5. Health Insurance - Thank goodness for heath insurance. I say this even though our plan does not cover any infertility treatments or procedures. So, yes, I am saying thank goodness for health insurance because once we spent a grand total of over $50,000 out-of-pocket, when we finally did get pregnant, our deductible was definitely met and the quality prenatal care we received for our twins was basically "free." I also share this as a means to say that there is action that needs to be taken in order to provide better coverage for infertility. The stress of financing your family and the prospect of a $10,000 negative pregnancy test is more than anyone should have to face, in my opinion. (And yes, those are really big numbers. But for many they are much higher. Ugh.)
6. Writing/Journaling - I actually returned to writing and started blogging as a way to process my emotions with infertility. I also found a lot of hope in reading the words of others going through infertility. I followed many women through their IUI and IVF cycles via their blogs, and I celebrated with them (and grieved with them) as they moved one step closer to holding their babies.
7. Finding/Keeping the Faith - To be clear, this is not to suggest, "If you just pray enough it will happen." What it is to suggest is that for me, my coming to believe that God did not will my infertility was freeing and healing. I am also grateful that I was able to come to terms with the fact that no matter how much I might have wanted a baby, I could not create a child by my own sheer will and determination. (Although, yes, my/our sheer will and determination was definitely a factor.) Through accepting the things I could not control and finding peace that God was with us in our trials, I feel that my faith was strengthened through our infertility. But I also believe that finding or keeping the faith through infertility will likely look different for each of us, and I think that is okay.
8. Crying - Acknowledging the pain and despair - particularly of a failed cycle - and allowing myself space to cry and sometimes even throw things (I usually tried to make sure the "things" were soft and not breakable...pillows I found to be particularly suited for this purpose) was crucial. And sometimes it just felt good, too.
9. Being Honest - This is a difficult one, but I found the more we let people know about our infertility, the more support we received. Yes, there were plenty of well-meaning but often off-putting, "Just relax and it will happen," comments. But, there were also lots of prayers, listening ears, and shoulders to cry on.
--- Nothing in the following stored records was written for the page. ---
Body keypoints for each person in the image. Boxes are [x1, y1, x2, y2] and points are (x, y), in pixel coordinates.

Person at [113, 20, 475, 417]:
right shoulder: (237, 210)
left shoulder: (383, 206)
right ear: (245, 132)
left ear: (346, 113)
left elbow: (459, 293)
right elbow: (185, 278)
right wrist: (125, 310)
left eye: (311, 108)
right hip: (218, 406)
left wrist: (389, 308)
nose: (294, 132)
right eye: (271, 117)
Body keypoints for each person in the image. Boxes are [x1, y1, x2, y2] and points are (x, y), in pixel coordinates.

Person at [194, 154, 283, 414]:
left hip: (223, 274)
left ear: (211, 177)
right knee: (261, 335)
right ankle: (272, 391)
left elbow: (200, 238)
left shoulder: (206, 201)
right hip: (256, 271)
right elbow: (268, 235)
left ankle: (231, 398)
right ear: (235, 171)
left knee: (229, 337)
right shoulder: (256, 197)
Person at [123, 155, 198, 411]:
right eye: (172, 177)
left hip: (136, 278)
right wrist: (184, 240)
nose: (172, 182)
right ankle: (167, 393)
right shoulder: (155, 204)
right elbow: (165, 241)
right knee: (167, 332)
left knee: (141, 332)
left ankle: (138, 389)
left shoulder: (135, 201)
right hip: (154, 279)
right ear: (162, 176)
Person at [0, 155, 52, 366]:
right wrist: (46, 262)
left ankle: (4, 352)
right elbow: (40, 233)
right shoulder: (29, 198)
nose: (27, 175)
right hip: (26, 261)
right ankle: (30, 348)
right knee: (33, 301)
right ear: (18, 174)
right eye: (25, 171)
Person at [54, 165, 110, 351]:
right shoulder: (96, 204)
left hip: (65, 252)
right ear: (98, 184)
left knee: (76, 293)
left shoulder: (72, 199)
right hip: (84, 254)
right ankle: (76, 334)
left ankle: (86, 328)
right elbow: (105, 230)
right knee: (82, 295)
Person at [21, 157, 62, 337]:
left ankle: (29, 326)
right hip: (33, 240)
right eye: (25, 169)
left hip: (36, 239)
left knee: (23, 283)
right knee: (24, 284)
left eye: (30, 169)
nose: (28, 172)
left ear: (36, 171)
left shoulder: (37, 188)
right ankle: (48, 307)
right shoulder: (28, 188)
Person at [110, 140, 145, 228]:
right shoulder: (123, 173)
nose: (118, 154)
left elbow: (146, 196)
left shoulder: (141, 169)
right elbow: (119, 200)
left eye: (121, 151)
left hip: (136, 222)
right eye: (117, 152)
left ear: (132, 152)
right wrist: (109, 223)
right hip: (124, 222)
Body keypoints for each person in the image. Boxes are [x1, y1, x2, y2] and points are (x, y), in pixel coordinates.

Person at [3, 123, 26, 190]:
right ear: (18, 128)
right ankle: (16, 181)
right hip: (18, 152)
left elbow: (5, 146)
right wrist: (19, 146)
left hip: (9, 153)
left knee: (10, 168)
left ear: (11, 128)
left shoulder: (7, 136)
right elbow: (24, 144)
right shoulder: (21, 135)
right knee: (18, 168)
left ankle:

Also, more often than we expected, we'd get a "Me, too" in response.
10. A Sense of Humor - Finally, when all else fails, and it often feels that all else does fail when battling infertility, a sense of humor can help lighten the load. The fact is, there are just so many aspects of infertility that are, shall we say, less than fun. Between the time in the stirrups, the shots in the rear, the "specimen collections," the vaginal probing, and more folks in white coats looking at you under the sheet than you can count, sometimes you just have to laugh. I'll never forget the time my husband called me up during his "collection" appointment. I answered the phone to a nervous, "Um, hey hun. I think I could use a little help here. What are you wearing?" I didn't know whether to find the nearest bathroom (I was at Panera at the time), laugh out loud, or die of embarrassment. Turns out he was already...ehem...finished, but thought it would make for a good laugh.
So there it is. My personal list of essentials. What makes your list? How do you remember to take care of yourself and your relationships when the joy of trying to make a baby turns in the stress of trying to make a baby?